Data itself is stored in segments of data called fragments. Each data node has a single fragment of which it is the master. These fragments are then replicated synchronously to all of the other nodes in the node group. In the event of a node failure, another one in the node group will automatically assume the master role for that fragment.
Node groups are assigned based on the identifier that each node is given in an ascending linear fashion. For example, if you have NoOfReplicas = 2, then the nodes with ID 1 and 2 would be in the one group, ID 3 and 4 would be in another, and so on for all of the nodes.
You can see which node is in which nodegroup based on the output of show from within the ndb_mgm client.
ndb_mgm> show
Cluster Configuration
---------------------
[ndbd(NDB)] 4 node(s)
id=5 @<ip1> (Version: 4.1.8, Nodegroup: 0)
id=10@<ip2> (Version: 4.1.8, Nodegroup: 0, Master)
id=20@<ip3> (Version: 4.1.8, Nodegroup: 1)
id=30@<ip4> (Version: 4.1.8, Nodegroup: 1)
...</ip4></ip3></ip2></ip1>
Notice in the above example the “Nodegroup” identifier for each data node. Nodes 5 and 10 are of the same group, whereas 20 and 30 are part of a different node group. 5 and 10 were grouped together because they were the smallest and nodes 20 and 30 because they were the next smallest.

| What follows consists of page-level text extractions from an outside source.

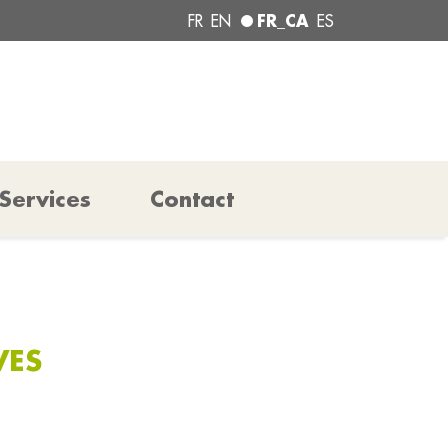
FR_CA
FR
EN
ES
Services
Contact
VES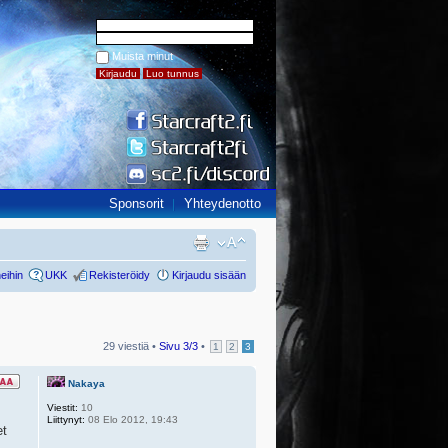
Muista minut
Sponsorit
Yhteydenotto
eihin
UKK
Rekisteröidy
Kirjaudu sisään
29 viestiä •
Sivu
3
/
3
•
1
2
3
Nakaya
Viestit:
10
Liittynyt:
08 Elo 2012, 19:43
et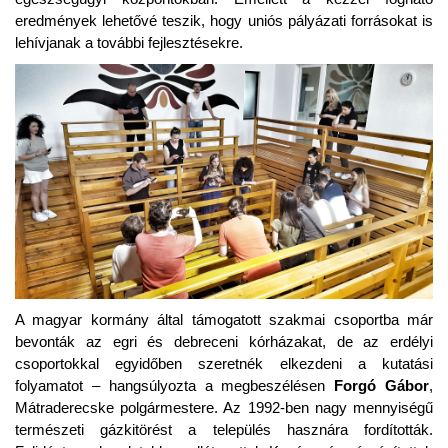
eredmények lehetővé teszik, hogy uniós pályázati forrásokat is
lehívjanak a további fejlesztésekre.
A magyar kormány által támogatott szakmai csoportba már
bevonták az egri és debreceni kórházakat, de az erdélyi
csoportokkal egyidőben szeretnék elkezdeni a kutatási
folyamatot – hangsúlyozta a megbeszélésen
Forgó Gábor
,
Mátraderecske polgármestere. Az 1992-ben nagy mennyiségű
természeti gázkitörést a település hasznára fordították.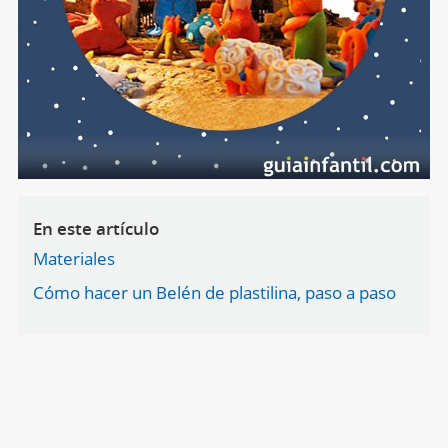
En este artículo
Materiales
Cómo hacer un Belén de plastilina, paso a paso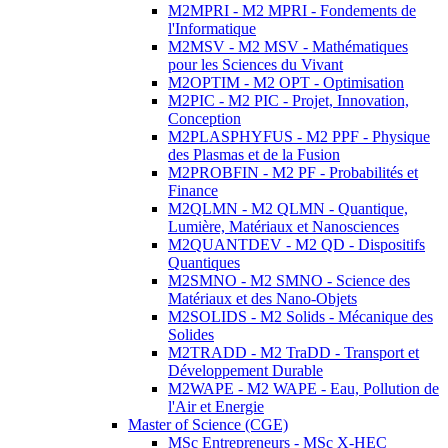
M2MPRI - M2 MPRI - Fondements de
l'Informatique
M2MSV - M2 MSV - Mathématiques
pour les Sciences du Vivant
M2OPTIM - M2 OPT - Optimisation
M2PIC - M2 PIC - Projet, Innovation,
Conception
M2PLASPHYFUS - M2 PPF - Physique
des Plasmas et de la Fusion
M2PROBFIN - M2 PF - Probabilités et
Finance
M2QLMN - M2 QLMN - Quantique,
Lumière, Matériaux et Nanosciences
M2QUANTDEV - M2 QD - Dispositifs
Quantiques
M2SMNO - M2 SMNO - Science des
Matériaux et des Nano-Objets
M2SOLIDS - M2 Solids - Mécanique des
Solides
M2TRADD - M2 TraDD - Transport et
Développement Durable
M2WAPE - M2 WAPE - Eau, Pollution de
l'Air et Energie
Master of Science (CGE)
MSc Entrepreneurs - MSc X-HEC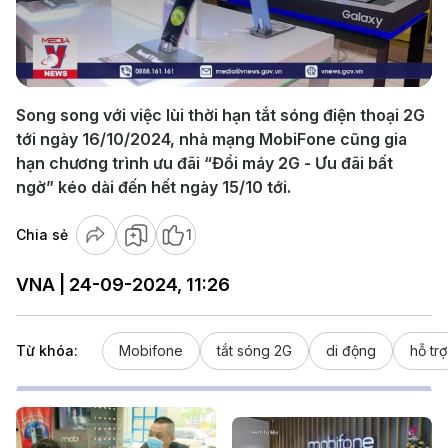
Play
Video
Song song với việc lùi thời hạn tắt sóng điện thoại 2G
tới ngày 16/10/2024, nhà mạng MobiFone cũng gia
hạn chương trình ưu đãi “Đổi máy 2G - Ưu đãi bất
ngờ” kéo dài đến hết ngày 15/10 tới.
Chia sẻ
1
VNA | 24-09-2024, 11:26
Từ khóa:
Mobifone
tắt sóng 2G
di động
hỗ trợ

Which node group a node belongs to becomes very important in a node failure situation. For example, if node 5 failed in the above setup. Node 10 would automatically take over as the master of the fragment that node 5 had. If there is an additional failure, it needs to come from a different node group. So node 20 or 30 could fail and the cluster could still continue running (assuming the arbitrator decided). However, if node 10 failed, then the entire node group has failed and the cluster will shutdown.
Due to the use of the nodegroups in failover, sometimes you might wish to control which nodes are members of particular node groups. For example, node group members should always be on different physical servers. That way if the server shuts down and you lose multiple nodes, they are all from different node groups, so the cluster can continue on without them.
To control which node group a data node is a member, you can use the above information about configuration files and node ids. An example configuration file that shows this is below.
[MGM]
HostName=[HOST0]
[NDB DEFAULT]
NoOfReplicas=2
[NDB]
Id=3
HostName=[HOST1]
[NDB]
Id=5
HostName=[HOST1]
[NDB]
Id=4
HostName=[HOST2]
[NDB]
Id=6
HostName=[HOST2]
[MYSQLD]
In this example, there are 4 data nodes that reside on 2 physical servers. We want to control the node groups to assure that if one physical server is shutdown the entire cluster won’t be shut down by the arbitrator. The node groups are then split onto two separate physical servers to ensure this will occur.